Bu üçlü yapı, Güney Afrika’nın karmaşık tarihinin bir sonucu. 1910 yılında Cape Town, Natal, Orange Özgür Devleti ve Transvaal kolonilerinin birleşmesiyle Güney Afrika Birliği kurulduğunda, “tek bir başkent” üzerinde uzlaşmak mümkün olmadı. İngilizler, Boerler ve Afrikalılar arasındaki çıkar dengeleri göz önünde bulundurularak iktidarın bölünmesi kararı alındı. Böylece ülke yönetiminin üç farklı şehir arasında paylaşılmasıyla bugünkü sistem ortaya çıktı.

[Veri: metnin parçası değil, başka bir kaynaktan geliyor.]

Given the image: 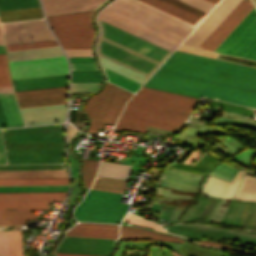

Güney Afrika’da üç başkent sistemine ek olarak 12 resmi dil bulunuyor. Hükümet, bu yapının “çok kültürlü bir ulusun birliğini” temsil ettiğini vurguluyor. Bu düzen, gücün tek merkezde toplanmasını önlerken aynı zamanda ülkenin tarihsel çeşitliliğini de yansıtıyor.
Ülkenin en büyük ve ekonomik bakımdan en güçlü şehri Johannesburg, üç başkentten biri değil. Güney Afrika Anayasa Mahkemesi burada yer alıyor, ancak şehir resmî olarak hiçbir başkentlik görevine sahip değil. Bu durum, ülkenin siyasi sisteminde gücün coğrafi olarak dengeli biçimde dağıtıldığını gösteren en belirgin örneklerden biri olarak değerlendiriliyor.